#### Work order
Go through the data from its first line and retype each line, stopping once the line containing "Becky Markwell, Illinois" has been retyped.

================

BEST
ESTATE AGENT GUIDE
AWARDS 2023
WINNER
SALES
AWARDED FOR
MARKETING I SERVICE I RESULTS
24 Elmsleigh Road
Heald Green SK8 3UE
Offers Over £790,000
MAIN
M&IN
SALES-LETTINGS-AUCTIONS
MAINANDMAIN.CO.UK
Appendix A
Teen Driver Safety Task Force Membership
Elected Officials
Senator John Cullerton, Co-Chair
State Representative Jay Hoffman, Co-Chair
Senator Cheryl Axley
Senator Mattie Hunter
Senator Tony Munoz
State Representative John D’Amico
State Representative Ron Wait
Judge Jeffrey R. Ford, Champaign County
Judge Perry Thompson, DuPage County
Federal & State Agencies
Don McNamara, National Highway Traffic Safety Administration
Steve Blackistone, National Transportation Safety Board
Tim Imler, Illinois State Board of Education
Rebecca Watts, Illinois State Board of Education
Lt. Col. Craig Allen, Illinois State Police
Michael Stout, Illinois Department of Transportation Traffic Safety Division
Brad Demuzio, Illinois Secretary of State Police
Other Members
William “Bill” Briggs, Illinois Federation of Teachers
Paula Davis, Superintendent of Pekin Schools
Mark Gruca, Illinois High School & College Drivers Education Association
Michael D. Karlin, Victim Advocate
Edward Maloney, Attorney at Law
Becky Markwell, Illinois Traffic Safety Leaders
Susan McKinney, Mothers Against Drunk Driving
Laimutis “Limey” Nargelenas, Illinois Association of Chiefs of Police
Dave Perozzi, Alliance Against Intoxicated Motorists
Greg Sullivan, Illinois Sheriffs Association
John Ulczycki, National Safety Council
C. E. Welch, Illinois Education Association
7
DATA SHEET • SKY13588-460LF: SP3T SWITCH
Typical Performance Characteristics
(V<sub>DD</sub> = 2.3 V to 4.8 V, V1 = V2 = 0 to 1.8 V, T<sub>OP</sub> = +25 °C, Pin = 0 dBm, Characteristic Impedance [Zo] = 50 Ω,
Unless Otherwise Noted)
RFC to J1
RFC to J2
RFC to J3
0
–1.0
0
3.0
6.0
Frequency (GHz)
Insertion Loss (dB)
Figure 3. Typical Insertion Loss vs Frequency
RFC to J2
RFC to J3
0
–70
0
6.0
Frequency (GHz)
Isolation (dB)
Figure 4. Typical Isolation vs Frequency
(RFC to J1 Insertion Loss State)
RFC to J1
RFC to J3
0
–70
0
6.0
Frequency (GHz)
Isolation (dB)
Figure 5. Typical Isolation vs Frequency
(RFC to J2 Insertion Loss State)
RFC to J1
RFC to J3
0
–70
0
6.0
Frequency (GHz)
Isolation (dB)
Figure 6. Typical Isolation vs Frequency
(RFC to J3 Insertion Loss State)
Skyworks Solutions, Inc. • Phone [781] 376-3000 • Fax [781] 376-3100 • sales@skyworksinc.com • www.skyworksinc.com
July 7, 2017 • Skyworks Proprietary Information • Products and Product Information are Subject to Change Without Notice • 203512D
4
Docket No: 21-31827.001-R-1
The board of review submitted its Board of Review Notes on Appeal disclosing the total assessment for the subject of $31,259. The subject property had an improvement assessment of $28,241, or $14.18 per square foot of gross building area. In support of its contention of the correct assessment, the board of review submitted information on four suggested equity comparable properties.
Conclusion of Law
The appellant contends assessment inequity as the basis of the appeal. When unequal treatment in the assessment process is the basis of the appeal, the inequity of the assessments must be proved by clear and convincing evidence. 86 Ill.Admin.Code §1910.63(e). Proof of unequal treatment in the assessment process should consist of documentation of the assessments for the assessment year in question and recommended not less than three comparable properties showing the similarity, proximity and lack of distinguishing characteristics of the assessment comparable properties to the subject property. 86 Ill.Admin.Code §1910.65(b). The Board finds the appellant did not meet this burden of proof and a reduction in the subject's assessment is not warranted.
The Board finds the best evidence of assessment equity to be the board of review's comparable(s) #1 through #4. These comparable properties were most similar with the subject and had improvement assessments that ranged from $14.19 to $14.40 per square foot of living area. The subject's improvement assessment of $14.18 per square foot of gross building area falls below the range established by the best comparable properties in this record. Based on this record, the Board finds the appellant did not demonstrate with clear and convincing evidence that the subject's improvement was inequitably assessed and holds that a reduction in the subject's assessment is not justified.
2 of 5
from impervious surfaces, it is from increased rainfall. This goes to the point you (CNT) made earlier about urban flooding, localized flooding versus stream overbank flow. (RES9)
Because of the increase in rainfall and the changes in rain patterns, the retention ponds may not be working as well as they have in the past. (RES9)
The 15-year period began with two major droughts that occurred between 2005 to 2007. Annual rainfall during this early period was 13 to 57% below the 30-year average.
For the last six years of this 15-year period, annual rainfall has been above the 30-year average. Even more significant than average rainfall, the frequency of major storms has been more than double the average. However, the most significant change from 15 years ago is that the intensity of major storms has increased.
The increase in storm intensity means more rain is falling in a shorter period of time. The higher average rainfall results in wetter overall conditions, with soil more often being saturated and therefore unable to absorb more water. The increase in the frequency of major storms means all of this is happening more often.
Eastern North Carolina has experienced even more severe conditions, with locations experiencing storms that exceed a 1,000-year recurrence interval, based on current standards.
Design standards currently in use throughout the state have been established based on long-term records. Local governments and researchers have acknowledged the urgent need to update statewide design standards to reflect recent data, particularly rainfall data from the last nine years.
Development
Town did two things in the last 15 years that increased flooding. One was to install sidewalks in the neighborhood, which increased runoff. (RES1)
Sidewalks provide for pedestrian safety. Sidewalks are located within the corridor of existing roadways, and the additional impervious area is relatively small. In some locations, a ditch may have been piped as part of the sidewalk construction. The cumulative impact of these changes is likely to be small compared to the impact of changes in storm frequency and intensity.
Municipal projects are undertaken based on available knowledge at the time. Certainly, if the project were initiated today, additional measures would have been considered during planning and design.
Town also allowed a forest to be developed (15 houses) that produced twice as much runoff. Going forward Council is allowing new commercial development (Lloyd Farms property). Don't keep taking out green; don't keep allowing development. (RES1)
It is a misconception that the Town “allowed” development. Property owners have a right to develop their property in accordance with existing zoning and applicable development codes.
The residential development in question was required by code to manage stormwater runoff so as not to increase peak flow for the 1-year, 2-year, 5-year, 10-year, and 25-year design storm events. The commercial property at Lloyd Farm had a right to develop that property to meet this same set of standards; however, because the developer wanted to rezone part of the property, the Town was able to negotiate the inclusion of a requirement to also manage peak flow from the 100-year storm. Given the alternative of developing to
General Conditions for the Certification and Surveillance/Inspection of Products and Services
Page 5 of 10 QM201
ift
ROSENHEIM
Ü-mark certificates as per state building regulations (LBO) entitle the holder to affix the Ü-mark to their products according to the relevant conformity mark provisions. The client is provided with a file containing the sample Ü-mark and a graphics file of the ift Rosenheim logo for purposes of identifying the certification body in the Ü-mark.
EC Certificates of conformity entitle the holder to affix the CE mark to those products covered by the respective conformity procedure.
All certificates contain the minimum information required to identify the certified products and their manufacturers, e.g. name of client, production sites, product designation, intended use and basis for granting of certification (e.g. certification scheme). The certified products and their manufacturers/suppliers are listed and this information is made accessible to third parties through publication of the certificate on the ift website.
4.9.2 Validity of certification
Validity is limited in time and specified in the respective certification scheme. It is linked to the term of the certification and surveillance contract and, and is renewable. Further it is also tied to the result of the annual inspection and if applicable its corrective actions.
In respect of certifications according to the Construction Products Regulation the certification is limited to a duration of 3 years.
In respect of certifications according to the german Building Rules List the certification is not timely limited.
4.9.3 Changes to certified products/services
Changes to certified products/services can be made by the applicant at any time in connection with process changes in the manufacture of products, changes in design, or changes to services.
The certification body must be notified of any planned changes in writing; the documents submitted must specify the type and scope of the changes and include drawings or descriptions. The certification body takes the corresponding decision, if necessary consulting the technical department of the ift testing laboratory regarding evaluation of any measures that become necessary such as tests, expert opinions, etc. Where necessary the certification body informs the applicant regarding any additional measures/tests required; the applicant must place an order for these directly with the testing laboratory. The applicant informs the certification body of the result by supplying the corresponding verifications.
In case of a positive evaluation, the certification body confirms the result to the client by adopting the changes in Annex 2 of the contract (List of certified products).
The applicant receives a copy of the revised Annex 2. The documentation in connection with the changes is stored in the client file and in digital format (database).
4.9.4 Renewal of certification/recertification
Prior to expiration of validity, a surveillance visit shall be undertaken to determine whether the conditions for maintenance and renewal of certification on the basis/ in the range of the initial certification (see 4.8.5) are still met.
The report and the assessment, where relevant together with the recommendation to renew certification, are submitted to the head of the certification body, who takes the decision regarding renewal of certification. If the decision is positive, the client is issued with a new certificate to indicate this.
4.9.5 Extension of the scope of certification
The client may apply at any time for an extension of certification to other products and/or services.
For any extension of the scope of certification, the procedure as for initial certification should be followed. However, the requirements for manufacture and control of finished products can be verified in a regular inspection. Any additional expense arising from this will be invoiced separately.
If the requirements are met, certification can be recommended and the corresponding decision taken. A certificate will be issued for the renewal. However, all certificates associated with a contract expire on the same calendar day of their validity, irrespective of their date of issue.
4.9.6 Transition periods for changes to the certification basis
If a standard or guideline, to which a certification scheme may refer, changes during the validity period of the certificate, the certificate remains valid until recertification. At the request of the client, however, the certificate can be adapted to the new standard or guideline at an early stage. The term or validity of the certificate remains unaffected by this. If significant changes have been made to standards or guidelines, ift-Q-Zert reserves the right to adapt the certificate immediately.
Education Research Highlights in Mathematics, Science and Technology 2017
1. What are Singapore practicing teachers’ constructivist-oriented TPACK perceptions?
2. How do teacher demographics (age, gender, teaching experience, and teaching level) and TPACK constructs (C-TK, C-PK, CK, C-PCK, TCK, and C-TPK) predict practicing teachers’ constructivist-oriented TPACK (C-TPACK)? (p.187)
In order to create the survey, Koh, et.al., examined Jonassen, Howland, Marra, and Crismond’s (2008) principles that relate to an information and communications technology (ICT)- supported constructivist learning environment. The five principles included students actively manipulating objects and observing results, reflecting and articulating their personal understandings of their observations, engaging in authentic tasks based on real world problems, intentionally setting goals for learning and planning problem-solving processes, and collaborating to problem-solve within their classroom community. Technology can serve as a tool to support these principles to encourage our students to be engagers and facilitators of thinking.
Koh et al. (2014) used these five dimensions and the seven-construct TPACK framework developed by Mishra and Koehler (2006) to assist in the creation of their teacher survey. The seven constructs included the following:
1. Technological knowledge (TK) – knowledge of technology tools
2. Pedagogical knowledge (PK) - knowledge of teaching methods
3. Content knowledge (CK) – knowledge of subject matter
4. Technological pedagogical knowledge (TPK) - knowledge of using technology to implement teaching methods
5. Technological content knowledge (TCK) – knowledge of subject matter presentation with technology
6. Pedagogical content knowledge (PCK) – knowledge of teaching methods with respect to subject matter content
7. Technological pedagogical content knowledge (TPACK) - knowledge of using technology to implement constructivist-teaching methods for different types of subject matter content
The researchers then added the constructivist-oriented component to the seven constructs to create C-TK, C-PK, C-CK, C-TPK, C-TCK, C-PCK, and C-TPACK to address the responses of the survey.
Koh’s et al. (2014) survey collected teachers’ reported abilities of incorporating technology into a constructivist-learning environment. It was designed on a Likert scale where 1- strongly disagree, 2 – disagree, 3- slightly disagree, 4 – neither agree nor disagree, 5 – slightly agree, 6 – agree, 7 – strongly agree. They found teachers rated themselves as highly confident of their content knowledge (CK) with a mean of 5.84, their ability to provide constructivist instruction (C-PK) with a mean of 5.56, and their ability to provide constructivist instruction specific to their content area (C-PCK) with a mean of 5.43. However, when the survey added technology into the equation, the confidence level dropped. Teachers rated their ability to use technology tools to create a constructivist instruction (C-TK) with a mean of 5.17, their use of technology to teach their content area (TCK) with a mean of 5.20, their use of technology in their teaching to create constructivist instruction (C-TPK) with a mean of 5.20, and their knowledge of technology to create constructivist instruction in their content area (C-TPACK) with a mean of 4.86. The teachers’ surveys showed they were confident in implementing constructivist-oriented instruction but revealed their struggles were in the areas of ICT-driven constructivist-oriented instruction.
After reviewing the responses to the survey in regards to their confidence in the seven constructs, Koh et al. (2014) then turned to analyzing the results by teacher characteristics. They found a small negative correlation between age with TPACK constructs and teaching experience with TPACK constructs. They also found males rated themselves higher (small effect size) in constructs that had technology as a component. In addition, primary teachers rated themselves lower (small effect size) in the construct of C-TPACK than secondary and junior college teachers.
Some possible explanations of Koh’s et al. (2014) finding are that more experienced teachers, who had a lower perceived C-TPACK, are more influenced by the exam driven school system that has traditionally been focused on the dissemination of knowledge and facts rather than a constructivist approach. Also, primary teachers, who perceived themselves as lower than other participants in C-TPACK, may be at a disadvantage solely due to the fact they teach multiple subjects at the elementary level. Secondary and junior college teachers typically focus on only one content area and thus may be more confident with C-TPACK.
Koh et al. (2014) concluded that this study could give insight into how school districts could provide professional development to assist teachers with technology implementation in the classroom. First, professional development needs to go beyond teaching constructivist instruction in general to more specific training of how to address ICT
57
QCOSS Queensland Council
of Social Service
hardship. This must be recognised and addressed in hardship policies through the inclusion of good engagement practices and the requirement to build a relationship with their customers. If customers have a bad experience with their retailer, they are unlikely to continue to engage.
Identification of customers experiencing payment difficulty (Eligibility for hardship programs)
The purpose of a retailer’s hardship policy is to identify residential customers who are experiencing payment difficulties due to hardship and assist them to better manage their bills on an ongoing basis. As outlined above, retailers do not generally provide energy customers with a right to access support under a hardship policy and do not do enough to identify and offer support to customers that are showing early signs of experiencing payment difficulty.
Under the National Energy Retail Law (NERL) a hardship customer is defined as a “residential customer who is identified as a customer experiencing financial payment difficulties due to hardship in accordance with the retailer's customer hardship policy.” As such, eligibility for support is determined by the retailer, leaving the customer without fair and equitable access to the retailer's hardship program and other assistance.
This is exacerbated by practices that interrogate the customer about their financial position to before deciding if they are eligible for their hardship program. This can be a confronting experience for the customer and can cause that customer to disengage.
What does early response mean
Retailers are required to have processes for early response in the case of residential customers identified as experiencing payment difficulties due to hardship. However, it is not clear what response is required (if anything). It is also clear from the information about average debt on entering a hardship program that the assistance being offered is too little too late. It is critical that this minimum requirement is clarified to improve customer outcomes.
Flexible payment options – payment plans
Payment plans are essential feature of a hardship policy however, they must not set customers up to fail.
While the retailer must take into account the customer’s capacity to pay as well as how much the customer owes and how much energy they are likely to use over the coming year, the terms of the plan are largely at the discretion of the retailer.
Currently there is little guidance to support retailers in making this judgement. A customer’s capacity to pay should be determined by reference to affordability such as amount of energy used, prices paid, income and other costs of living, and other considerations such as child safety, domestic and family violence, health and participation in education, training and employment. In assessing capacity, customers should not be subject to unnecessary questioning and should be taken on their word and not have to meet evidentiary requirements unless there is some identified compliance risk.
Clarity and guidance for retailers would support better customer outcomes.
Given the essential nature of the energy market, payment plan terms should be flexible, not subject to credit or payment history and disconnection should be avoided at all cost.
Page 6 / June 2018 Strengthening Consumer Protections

================

#### Reply
BEST
ESTATE AGENT GUIDE
AWARDS 2023
WINNER
SALES
AWARDED FOR
MARKETING I SERVICE I RESULTS
24 Elmsleigh Road
Heald Green SK8 3UE
Offers Over £790,000
MAIN
M&IN
SALES-LETTINGS-AUCTIONS
MAINANDMAIN.CO.UK
Appendix A
Teen Driver Safety Task Force Membership
Elected Officials
Senator John Cullerton, Co-Chair
State Representative Jay Hoffman, Co-Chair
Senator Cheryl Axley
Senator Mattie Hunter
Senator Tony Munoz
State Representative John D’Amico
State Representative Ron Wait
Judge Jeffrey R. Ford, Champaign County
Judge Perry Thompson, DuPage County
Federal & State Agencies
Don McNamara, National Highway Traffic Safety Administration
Steve Blackistone, National Transportation Safety Board
Tim Imler, Illinois State Board of Education
Rebecca Watts, Illinois State Board of Education
Lt. Col. Craig Allen, Illinois State Police
Michael Stout, Illinois Department of Transportation Traffic Safety Division
Brad Demuzio, Illinois Secretary of State Police
Other Members
William “Bill” Briggs, Illinois Federation of Teachers
Paula Davis, Superintendent of Pekin Schools
Mark Gruca, Illinois High School & College Drivers Education Association
Michael D. Karlin, Victim Advocate
Edward Maloney, Attorney at Law
Becky Markwell, Illinois Traffic Safety Leaders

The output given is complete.